India’s central bank is pushing a new idea that could reshape how BRICS nations move money across borders, linking their official digital currencies to simplify trade and tourism payments as global politics grow more fragmented.
🇮🇳 RBI proposal for BRICS CBDC linkage: India’s central bank has recommended that BRICS countries consider linking their official central bank digital currencies (CBDCs) to improve cross-border trade and tourism payments.
This recommendation is being pushed for inclusion on the… pic.twitter.com/fDDBL6Clwb
— durgeshkdubey (@ToolsTech4All) January 19, 2026
According to a Reuters report on Monday, the Reserve Bank of India (RBI) has advised the government to place a proposal on the agenda for the 2026 BRICS summit, which India will host.

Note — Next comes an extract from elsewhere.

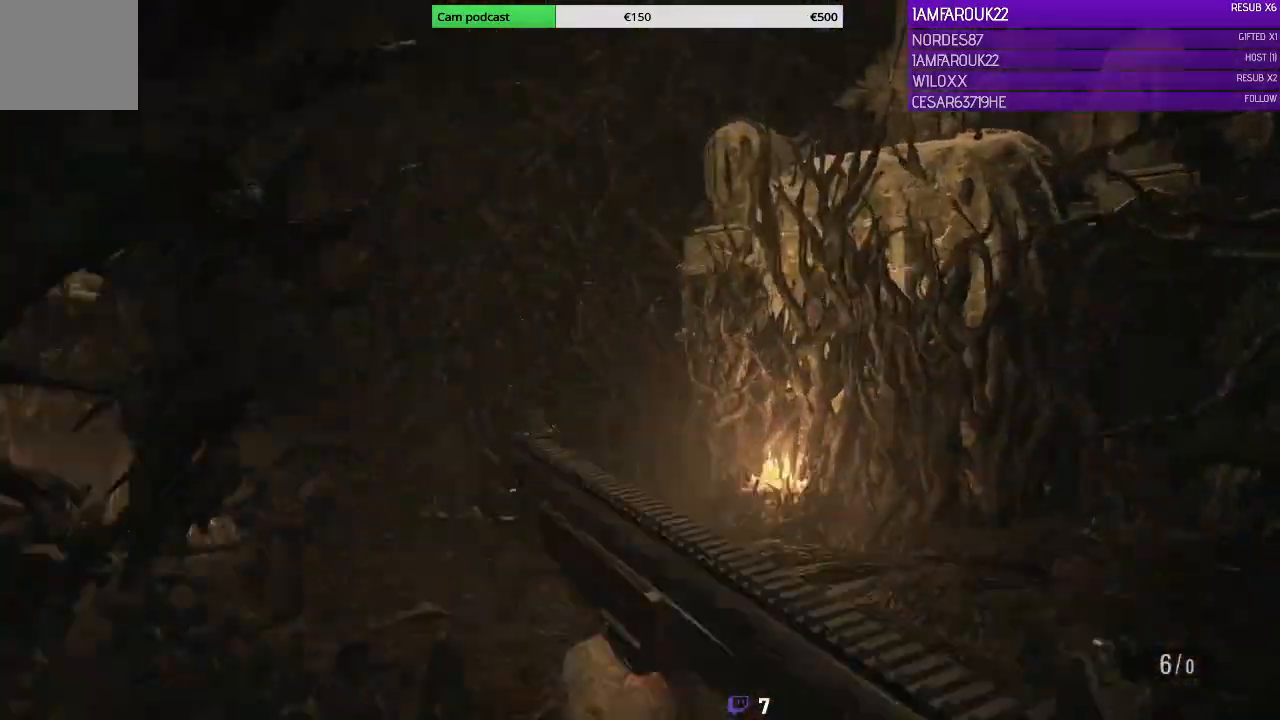
{"dt_ms": 500, "buttons": [], "left_stick": "up-right", "right_stick": "left"}
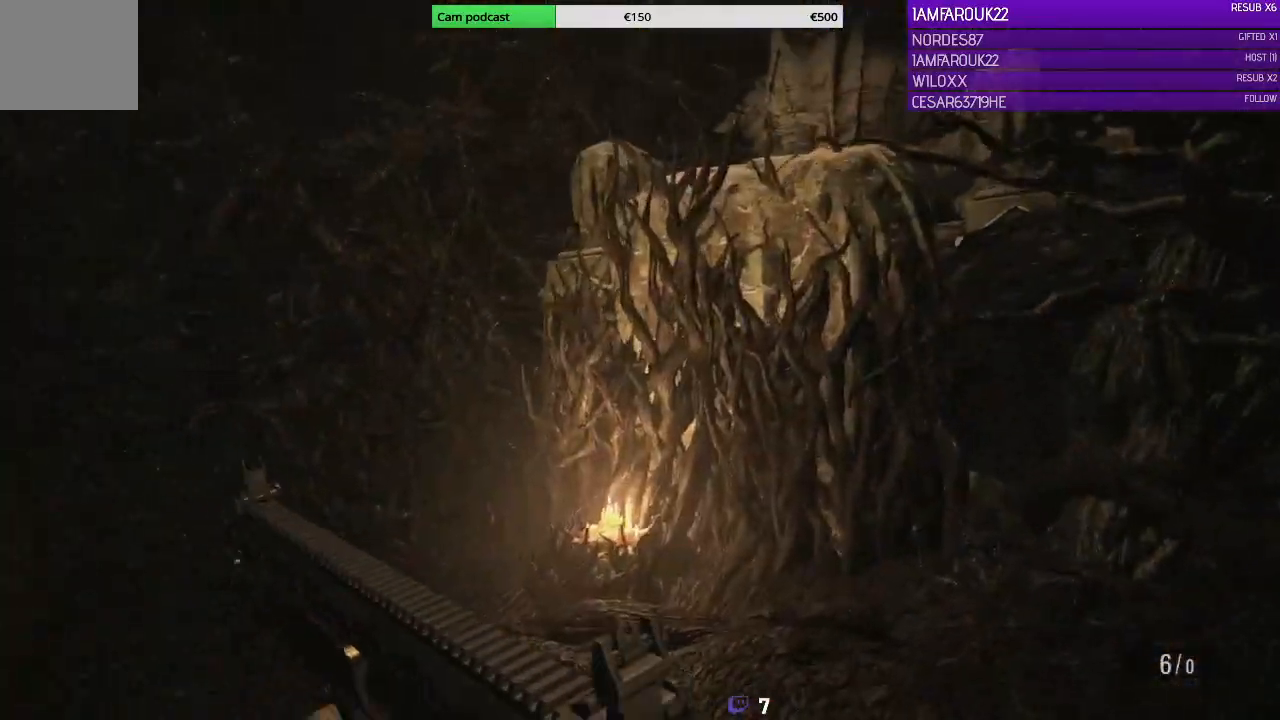
{"dt_ms": 1000, "buttons": ["L2"], "left_stick": "down", "right_stick": "left"}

If approved by New Delhi, it would mark the first time CBDC interoperability is formally discussed at the bloc level.
BRICS CBDC link builds on earlier payment cooperation pledges
The RBI’s proposal builds on commitments made in the 2025 BRICS Rio de Janeiro declaration, in which member states backed deeper interoperability among national payment systems to streamline cross-border transactions.
India has already signalled interest in connecting the digital rupee with other countries’ CBDCs, framing it as a way to make cross-border payments faster while gradually expanding the rupee’s international use. The central bank has repeatedly stressed that the effort is not designed to replace the US dollar or push de-dollarisation.
Still, the idea could attract political pushback. Reuters noted that US President Donald Trump has previously described BRICS as “anti-American” and has threatened tariffs against member countries.
Stablecoins, trade imbalances and technical hurdles remain key risks
Despite the ambition, major hurdles remain. None of the core BRICS members, Brazil, Russia, India, China and South Africa has fully rolled out a CBDC, with all still running pilot programs. India’s e-rupee pilot has reached roughly 7 million retail users since its launch in December 2022.
Execution would also require agreement on shared technical standards, governance frameworks, and a system to manage trade imbalances. One option reportedly under discussion is the use of bilateral foreign exchange swap lines between central banks.
Those concerns are not hypothetical. Previous attempts to expand rupee-ruble trade left Russia holding large rupee balances with limited use, prompting the RBI to allow those funds to be invested in Indian government bonds.
India continues to position its CBDC strategy as a regulated alternative to the rapid growth of private stablecoins. The RBI has warned that unchecked stablecoin adoption could undermine monetary trust and pose risks to financial stability.